Immediata la risposta del segretario della Cisl Luigi Sbarra. «Per quanto ci riguarda», ha detto, «siamo pronti a incontrare il governo immediatamente per mettere sul tavolo le nostre proposte». Meloni è poi tornata su un tema sul quale spinge da tempo: le pensioni dei giovani. Chi ha iniziato a lavorare dopo il 1996 e si trova nel sistema totalmente contributivo vivrà, pensionisticamente parlando, in un altro mondo: andrà più tardi in pensione (anche a 70 anni suonati) e con assegni più bassi (calcolati solo in base ai contributi versati e non alle retribuzioni percepite durante la vita lavorativa). Dunque se riforma ci sarà, dovrà guardare prioritariamente ai giovani. «Io sono fiera», ha detto Meloni, «del lavoro fatto in manovra sulle pensioni dei giovani». Anche perché, ha aggiunto, non si può «scaricare su chi non si può difendere» e bisogna colmare «il gap» esistente «di garanzie. Abbiamo iniziato a mettere qualche paletto – ha detto ancora concludendo che «la sostenibilità del sistema pensionistico va costruita con equilibrio: il sistema migliore possibile ma uguale per tutti».

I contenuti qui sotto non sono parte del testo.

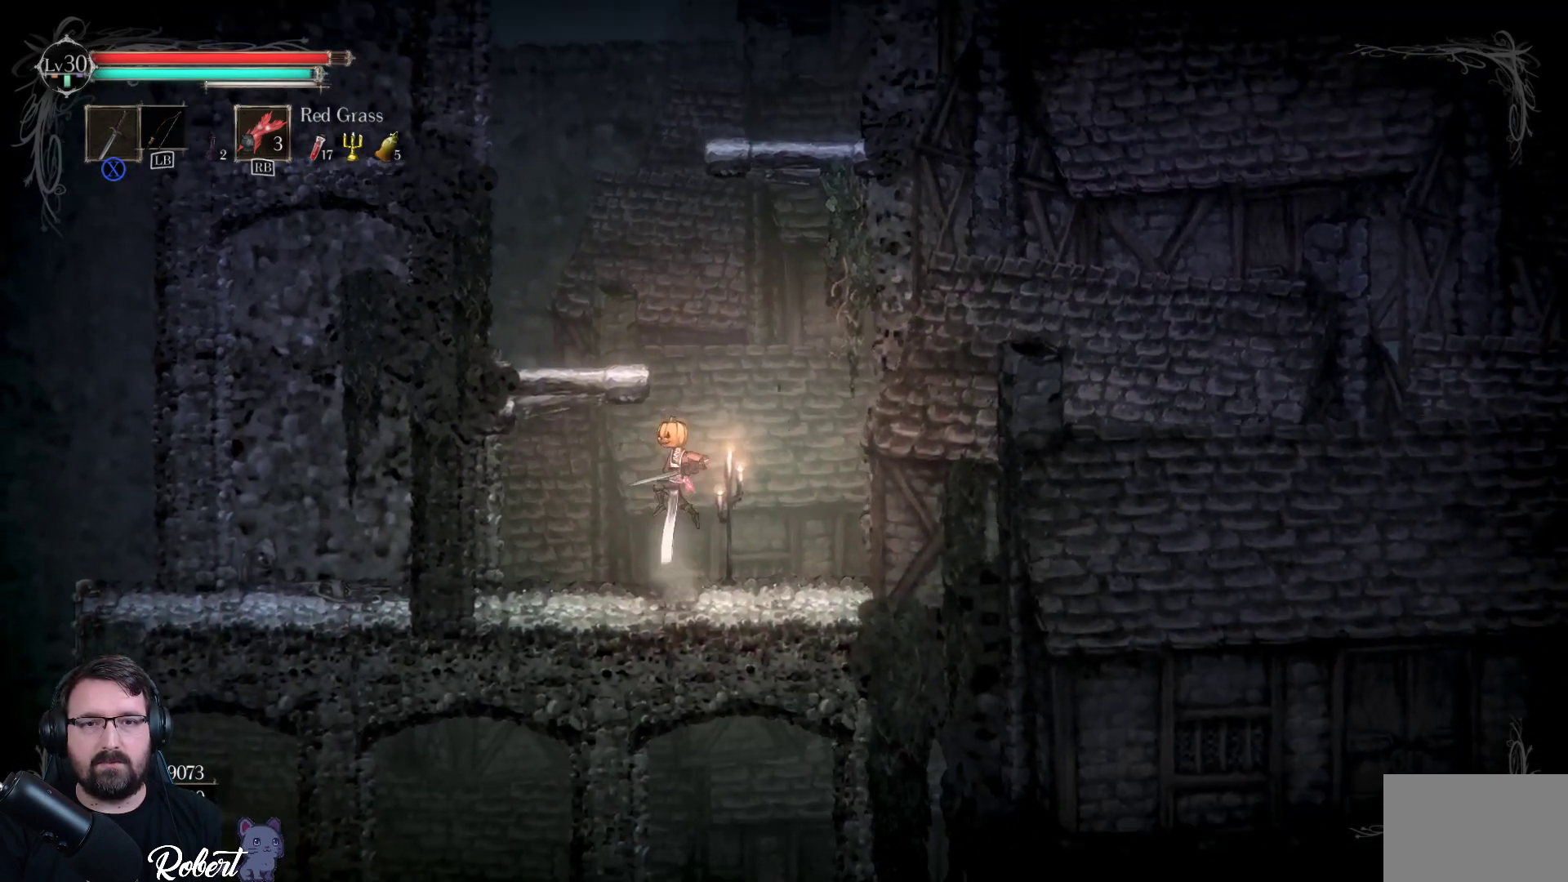
{"buttons": [], "left_stick": "up-left", "right_stick": "center", "events": [[100, "A", "up"], [200, "left_stick", "up-left"]]}
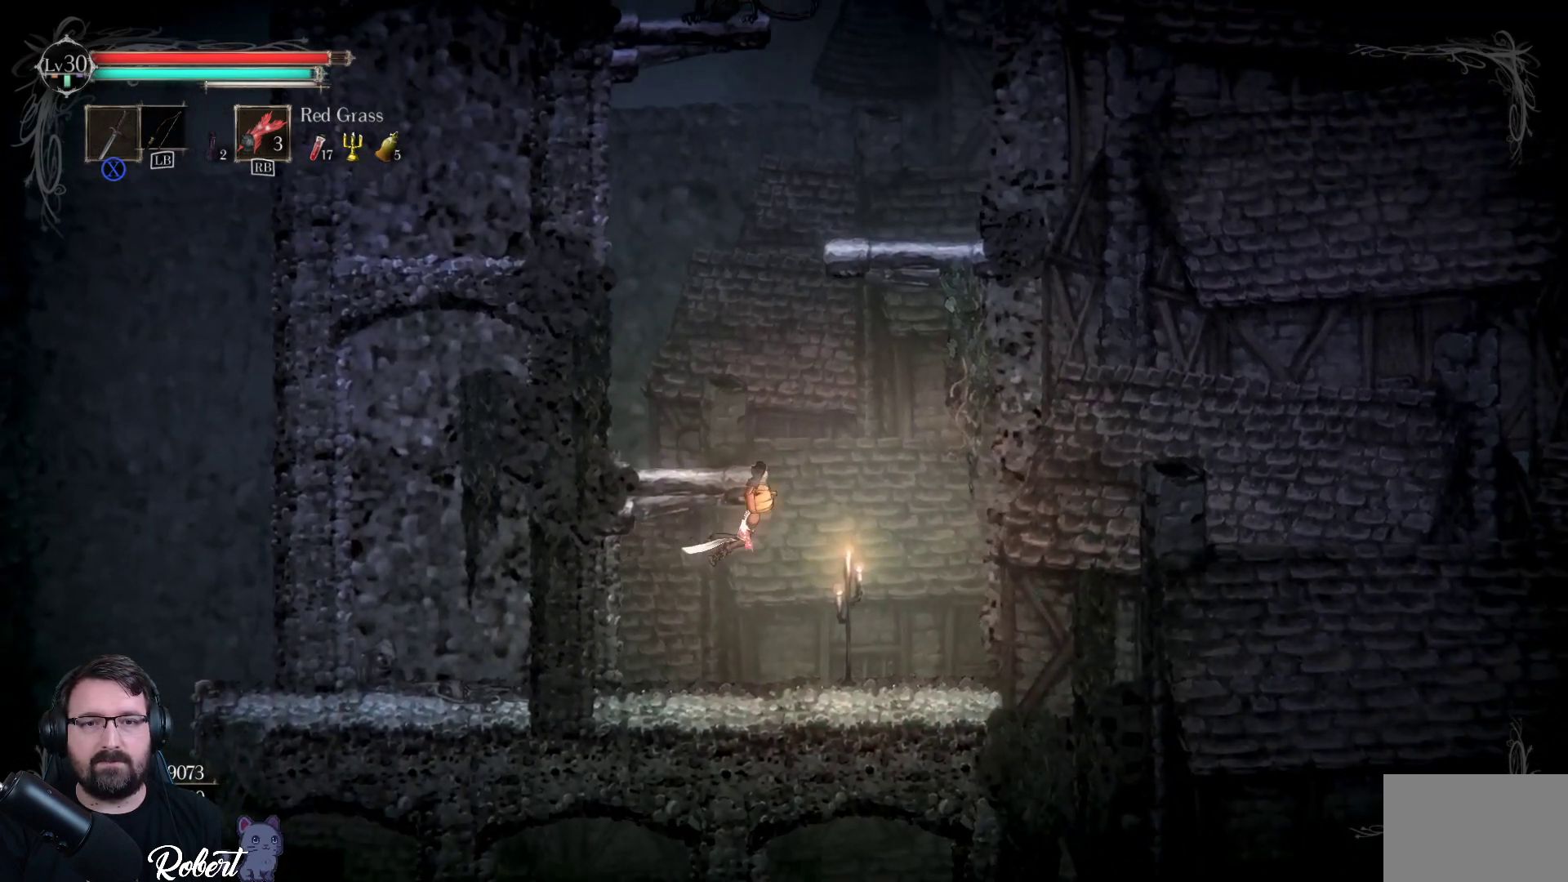
{"buttons": [], "left_stick": "up-left", "right_stick": "center", "events": [[100, "left_stick", "up"], [367, "left_stick", "up-left"]]}
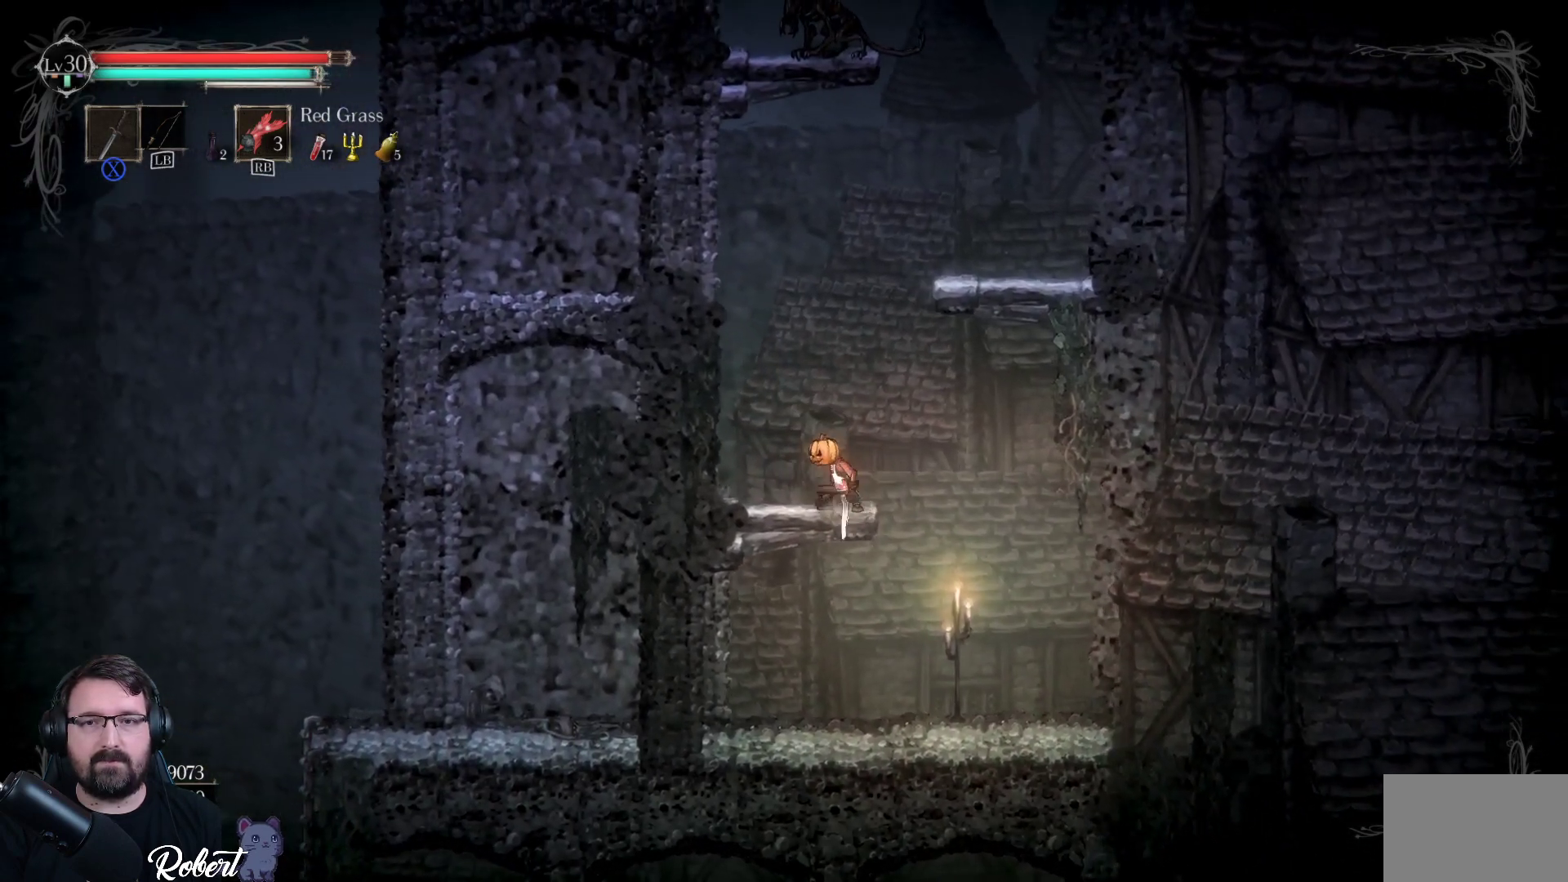
{"buttons": [], "left_stick": "up-right", "right_stick": "center", "events": [[267, "left_stick", "up"], [433, "left_stick", "up-right"]]}
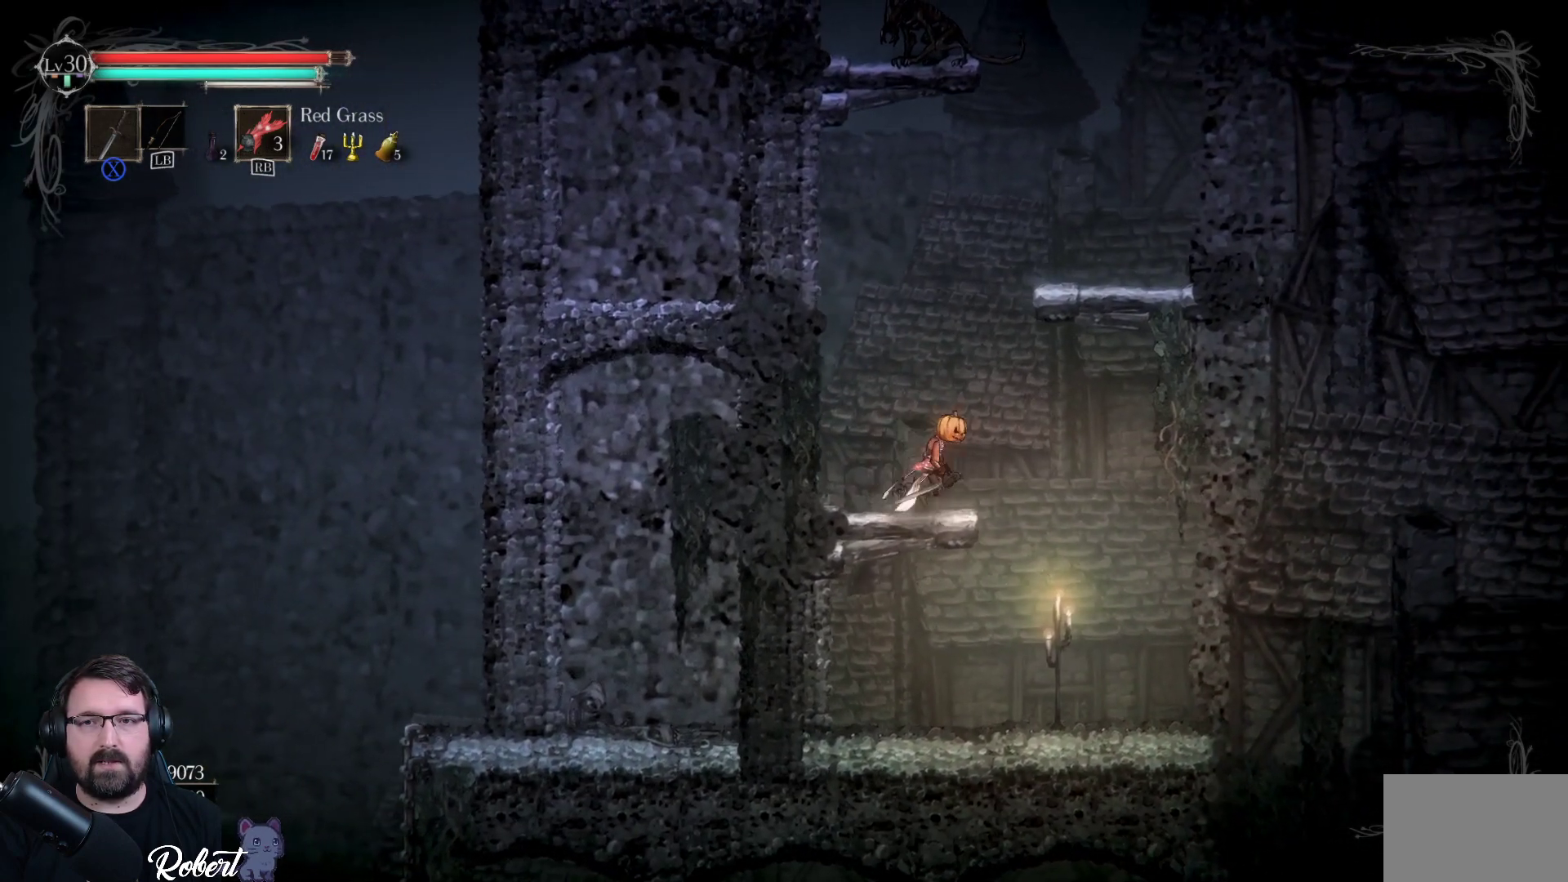
{"buttons": [], "left_stick": "up", "right_stick": "center", "events": [[167, "A", "down"], [267, "left_stick", "up"], [333, "A", "up"]]}
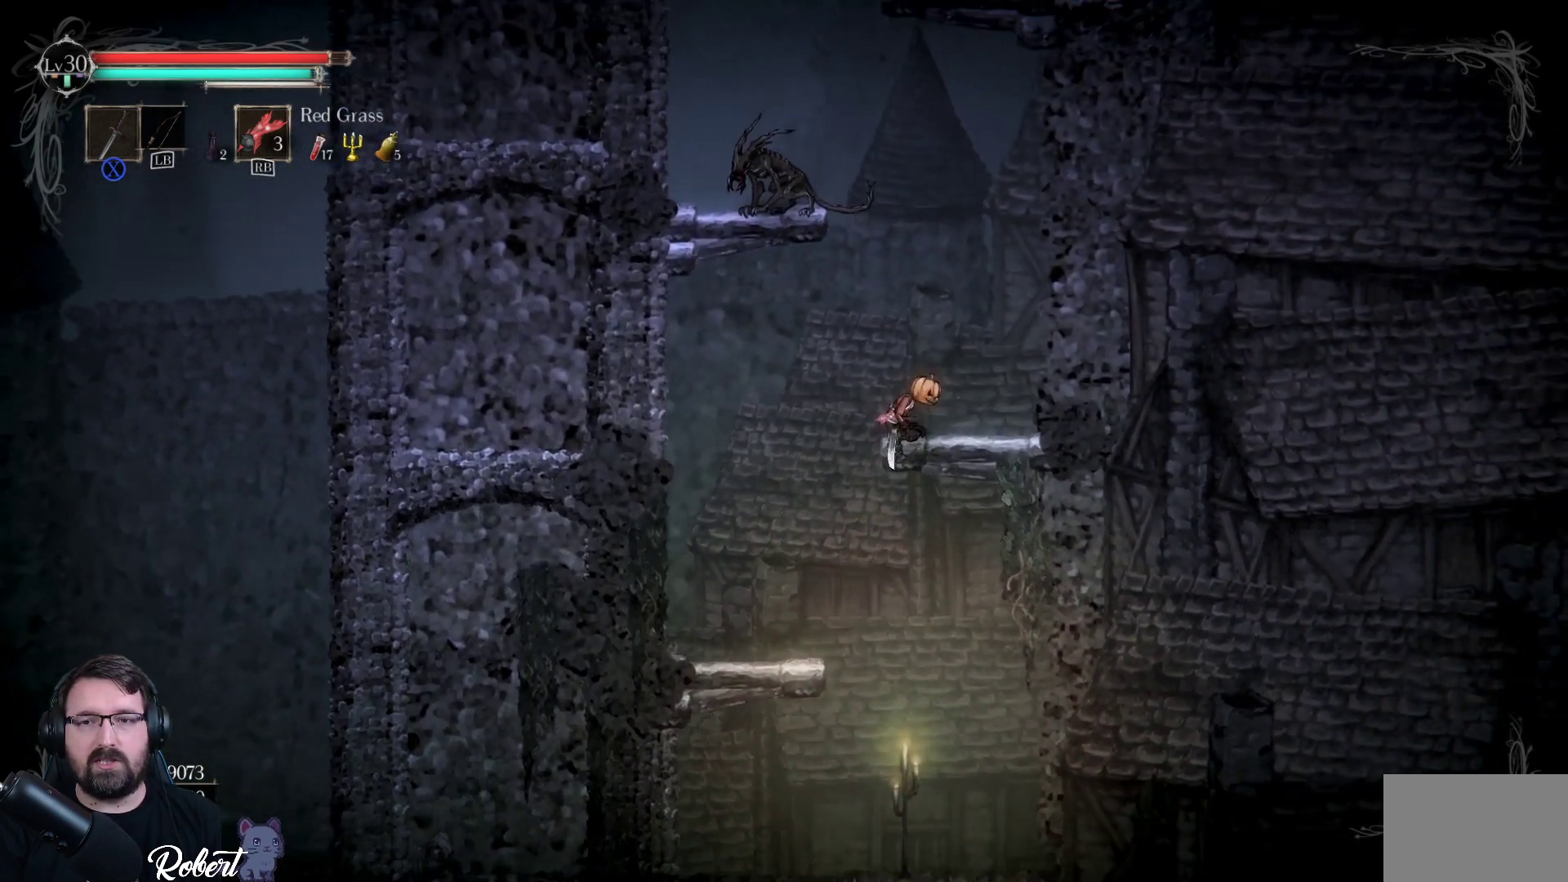
{"buttons": [], "left_stick": "center", "right_stick": "center", "events": [[367, "left_stick", "center"]]}
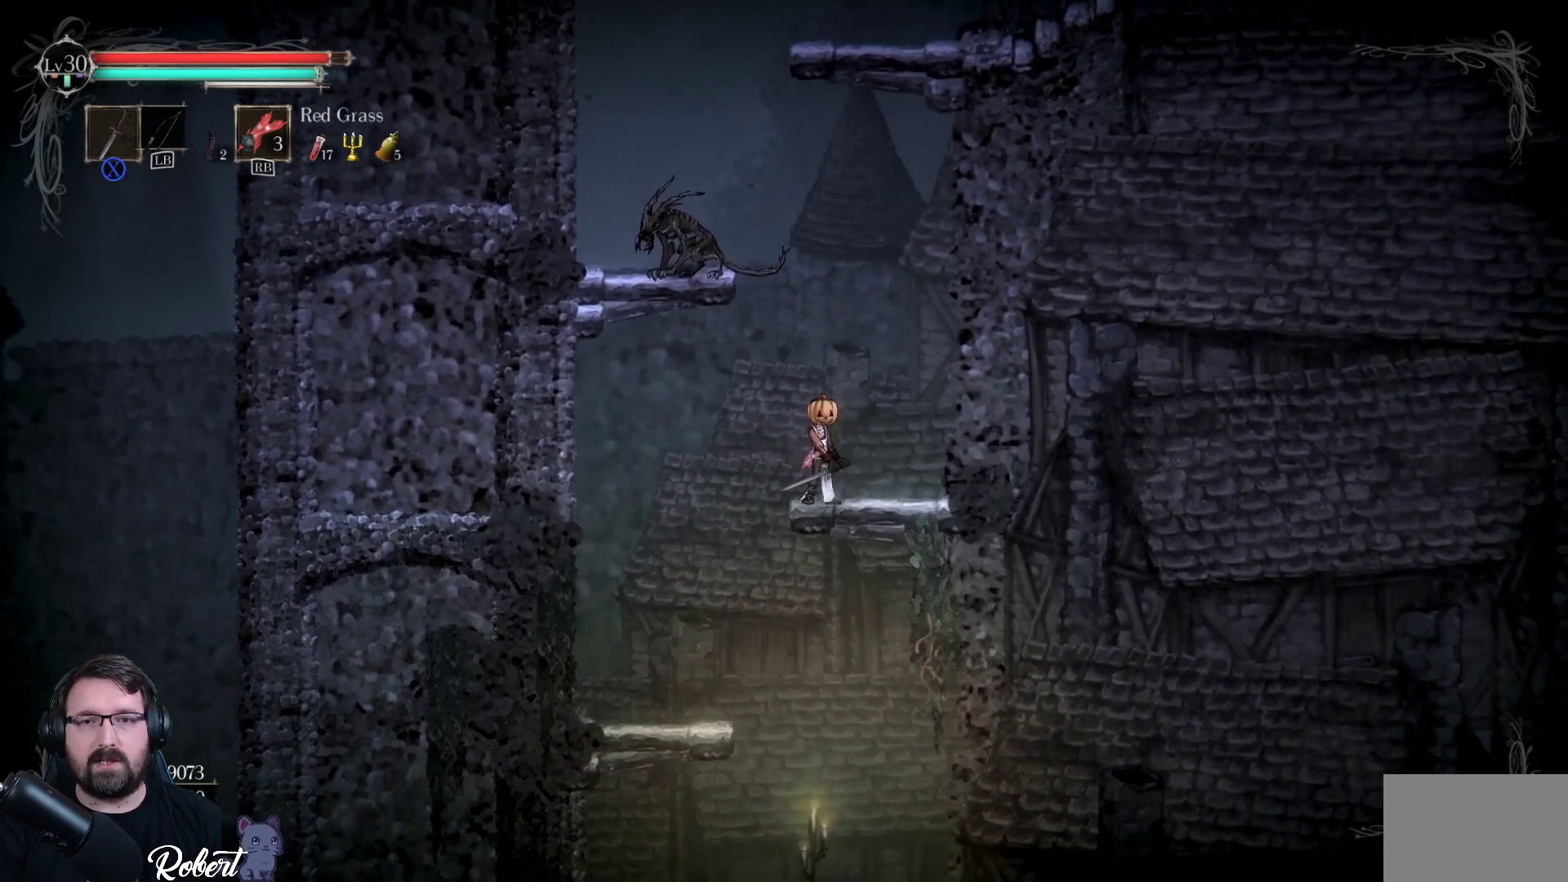
{"buttons": [], "left_stick": "center", "right_stick": "center", "events": [[100, "left_stick", "left"], [133, "A", "down"], [233, "A", "up"], [267, "left_stick", "up-left"], [333, "X", "down"], [467, "X", "up"], [500, "left_stick", "center"]]}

Nella manovra insomma, sono state già poste le basi della riforma che il governo ha in mente. Partiamo dai giovani. Potranno andare in pensione a 67 anni, come gli altri, se avranno maturato una pensione di almeno 580 euro, pari all’assegno minimo. Se avranno maturato questa cifra con i propri contributi non rischieranno, insomma, di dover lavorare fino a 70 anni o più. Questa è la prima novità della manovra. La seconda è che per chi anticiperà il pensionamento e si trova nel sistema contributivo (sempre i giovani), l’assegno pensionistico non potrà superare 5 volte quello minimo. Insomma, pensione piena a 67 anni pensione ridotta se si lascia prima. Un principio analogo c’è anche nella nuova Quota 103, il pensionamento con 62 anni di età e 41 di contributi. Chi usa lo scivolo si vedrà ricalcolato l’assegno con il più penalizzante metodo contributivo.